“The pandemic is behind us.” That’s what most cities and businesses are saying as the lockdown months get further and further in the rearview. Meanwhile, we’ve seen hybrid work truly take root and many markets seeing a "flight to quality" as tenants choose to leave outdated buildings in favor of new ones with contemporary amenities.
The result is a trend of rising office vacancy rates and a cascade of other negative effects on our cities—especially our downtowns and central business districts. There’s no escaping the fact that vacant office spaces are increasingly becoming a burden for cities and developers, taking up valuable real estate but not providing the same kind of economic value.
While we’ve studied the impact of this rising office vacancy and proposed innovative solutions at the building level, it’s becoming increasingly clear that the proverbial mountain we have to climb is convincing cities to come to the table to unlock this value.
The opportunity for cities is massive. They hold the key to facilitating real change in dealing with rising vacancy rates and reinvigorating downtowns and business districts. To that end, we’ve been working with multiple municipalities across North America to understand how this challenge can be navigated.

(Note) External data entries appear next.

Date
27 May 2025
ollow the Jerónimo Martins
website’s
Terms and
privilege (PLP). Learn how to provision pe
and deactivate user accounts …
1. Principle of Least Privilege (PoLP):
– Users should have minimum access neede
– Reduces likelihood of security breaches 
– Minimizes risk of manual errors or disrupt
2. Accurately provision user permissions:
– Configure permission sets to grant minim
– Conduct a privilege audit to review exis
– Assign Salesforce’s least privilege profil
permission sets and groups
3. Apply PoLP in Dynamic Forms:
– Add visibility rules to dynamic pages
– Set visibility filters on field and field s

It all started as an exploration into how we could help our clients make decisions quickly on what to do with their vacant office space. Now, with a proof of concept that we can quickly determine if an underperforming asset makes a suitable candidate for conversion, Gensler is turning its attention to the impact these office-to-residential conversions would have on our downtowns.
Office-to-residential incentives
Many civic-minded developers see an exciting opportunity to play a role in the transformation of their cities. As the market has proven time and time again, making these conversion projects work financially can be difficult without additional incentives.

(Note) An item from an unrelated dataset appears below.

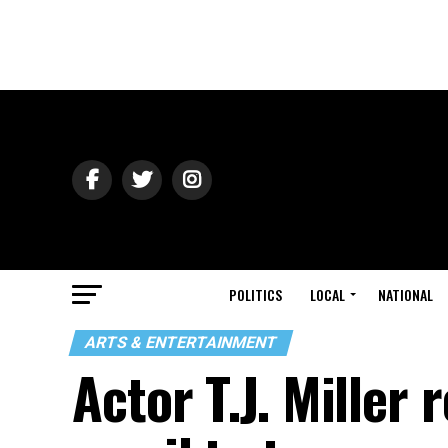
POLITICS
LOCAL
NATIONAL
ARTS & ENTERTAINMENT
Actor T.J. Miller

However, we are beginning to see multiple cities tackle this issue by offering incentives ranging from cash grants for projects that meet certain criteria, waived permit fees or development charges, and property tax breaks over a period of time.

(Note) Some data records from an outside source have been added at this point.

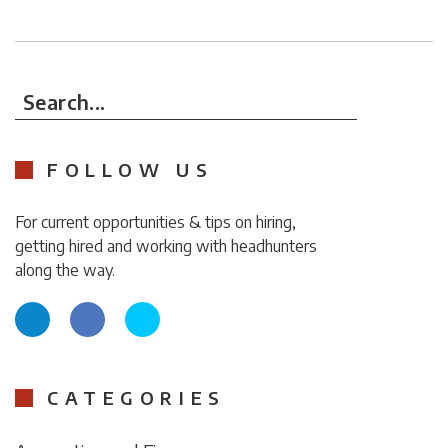
Search...
FOLLOW US
For current opportunities & tips on hiring,
getting hired and working with headhunters
along the way.
CATEGORIES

Outside of financial incentives, another option for cities is to remove friction in the development process to allow projects to get to market faster and reduce the holding cost. Some examples include: waiving the need to apply for a change of use from office to residential, or the creation of a dedicated team assigned to review and process applications for qualifying conversion projects.
Learning from the leaders
The city of Calgary is the North American leader in incentivizing conversions. The city has made $100 million available to assist property owners in office-to-residential conversions through a grant funding mechanism that made $75 per sf available to eligible projects. This scheme is set to increase the downtown population by 23%, increasing the tax base and injecting new life into the city, improving activity, vibrancy, and safety.
In Chicago, the city is focusing its efforts on one neighborhood with the LaSalle Street Reimagined initiative, which makes state, county, and federal tax incentives available to the selected properties along the corridor. Further financial assistance may be available through Tax Increment Finance for projects that meet specific criteria such as a minimum of 30% affordable housing.
The city of Portland has also started looking into this concept and are considering a broad incentive package which may include, among others, exemption of system development charges (SDC’s) within a centralized geographic boundary, property tax exemption for seismic upgrade costs, fast-tracking tenant improvement permitting, and expanding a FAR density bonus for certain projects where it would be of value.
Citywide analysis
Some cities are looking into the urban fabric of their downtowns to understand the various components that are essential to a residential or true mixed-use neighborhood, and where these can be introduced to support office-to-residential conversion. These components include open space or parks, grocery, restaurants, education, childcare, and access to transit. In some cases, cities are considering changing underutilized parking lots into parks, or including restaurant and grocery uses on ground floors in their incentive packages to encourage and assist in “neighbourhood creation”.
Partnering together, developers and cities can turn vacant offices into vibrant mixed-use communities, creating investment opportunities and increasing overall quality of life in the area. By exploring innovative approaches to dismantle barriers to entry, both developers and cities can unlock hidden value in these empty spaces and create vibrant places to live.